▸ Exercise
Go through the material and tally the lines containing the string "Szenarien". Give the total alone.

▸ Extracted information
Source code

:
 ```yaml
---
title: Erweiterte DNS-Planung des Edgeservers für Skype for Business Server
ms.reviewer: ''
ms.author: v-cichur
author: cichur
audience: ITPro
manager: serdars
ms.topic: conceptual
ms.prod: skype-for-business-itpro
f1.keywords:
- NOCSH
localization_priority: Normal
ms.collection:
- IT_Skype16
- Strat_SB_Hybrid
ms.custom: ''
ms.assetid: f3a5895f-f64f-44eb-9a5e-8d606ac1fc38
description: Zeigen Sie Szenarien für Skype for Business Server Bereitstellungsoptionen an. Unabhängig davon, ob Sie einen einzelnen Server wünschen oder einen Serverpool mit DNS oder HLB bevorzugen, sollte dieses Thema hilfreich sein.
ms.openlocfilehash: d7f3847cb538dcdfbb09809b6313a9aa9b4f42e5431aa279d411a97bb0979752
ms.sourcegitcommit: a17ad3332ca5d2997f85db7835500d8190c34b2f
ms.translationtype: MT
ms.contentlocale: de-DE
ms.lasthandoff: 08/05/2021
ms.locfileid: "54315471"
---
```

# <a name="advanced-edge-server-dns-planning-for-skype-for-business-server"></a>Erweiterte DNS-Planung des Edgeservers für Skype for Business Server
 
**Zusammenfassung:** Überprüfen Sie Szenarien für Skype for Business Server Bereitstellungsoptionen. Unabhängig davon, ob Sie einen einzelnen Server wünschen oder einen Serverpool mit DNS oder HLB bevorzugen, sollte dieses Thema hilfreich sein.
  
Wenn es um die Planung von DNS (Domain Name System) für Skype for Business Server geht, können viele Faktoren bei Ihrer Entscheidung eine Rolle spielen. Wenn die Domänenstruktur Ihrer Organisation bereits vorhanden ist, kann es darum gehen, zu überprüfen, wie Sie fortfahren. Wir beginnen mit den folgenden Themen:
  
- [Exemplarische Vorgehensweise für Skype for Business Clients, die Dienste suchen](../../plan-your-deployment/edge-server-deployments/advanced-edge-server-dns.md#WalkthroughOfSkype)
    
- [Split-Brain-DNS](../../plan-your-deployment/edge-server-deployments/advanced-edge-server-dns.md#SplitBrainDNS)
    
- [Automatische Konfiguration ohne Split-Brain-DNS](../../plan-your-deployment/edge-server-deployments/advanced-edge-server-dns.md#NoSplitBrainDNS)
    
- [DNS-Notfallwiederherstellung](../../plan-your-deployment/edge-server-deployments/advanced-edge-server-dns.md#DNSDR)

▸ Task solution
2